Python ★ 9.1k updated 2y ago ▣ archived

🎨 Generate and change color-schemes on the fly.

Pywal generates a matching color palette from any image you choose and instantly applies it to your terminal, text editor, status bar, and other desktop apps so everything matches your wallpaper.

Pythonsetup: easycomplexity 2/5

Pywal is a Python tool that looks at an image you choose and pulls out its most prominent colors, then applies those colors across your entire desktop environment at once. The idea is that if you set a wallpaper you like, your terminal, text editor, status bar, and other programs all shift to a matching color palette automatically.

Color updates happen in real time. Terminal emulators and text-based interfaces (TTYs) get the new colors immediately when you run the tool, with no need to restart anything. The project is designed to stay out of your way: it does not overwrite your existing configuration files. Instead it generates separate color files that your other programs can read and apply on their own.
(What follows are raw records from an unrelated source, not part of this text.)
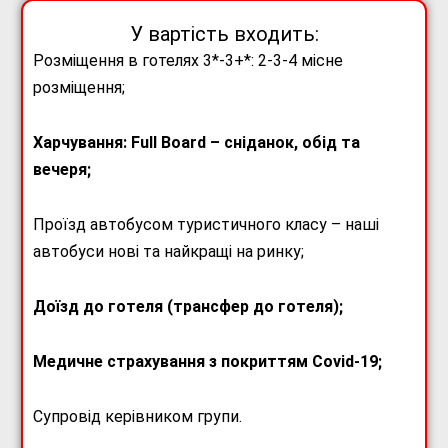
У вартість входить:
Розміщення в готелях 3*-3+*: 2-3-4 місне
розміщення;
Харчування: Full Board – сніданок, обід та
вечеря;
Проїзд автобусом туристичного класу – наші
автобуси нові та найкращі на ринку;
Доїзд до готеля (трансфер до готеля);
Медичне страхування з покриттям Covid-19;
Супровід керівником групи.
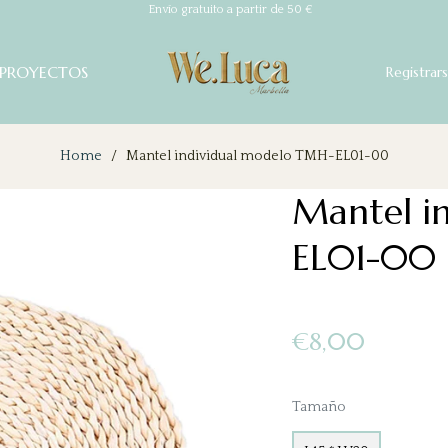
Envío gratuito a partir de 50 €
PROYECTOS
Registrar
Home
/
Mantel individual modelo TMH-EL01-00
Mantel i
EL01-00
Precio
€8,00
habitual
Tamaño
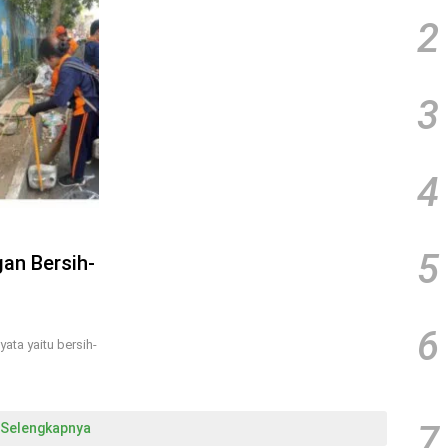
2
3
4
5
gan Bersih-
6
ata yaitu bersih-
7
Selengkapnya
The tool supports five different color-generation backends, each producing a slightly different palette from the same image, so you can pick whichever result you prefer. It also ships with more than 250 pre-built themes you can apply without needing an image at all, and you can write your own theme files in the same format to share with others.

Pywal is available through pip, the standard Python package installer, and through most major Linux distribution package managers. The project wiki on GitHub contains guides for installation, getting started, and customization. The README is short and points to the wiki for details rather than reproducing them in full.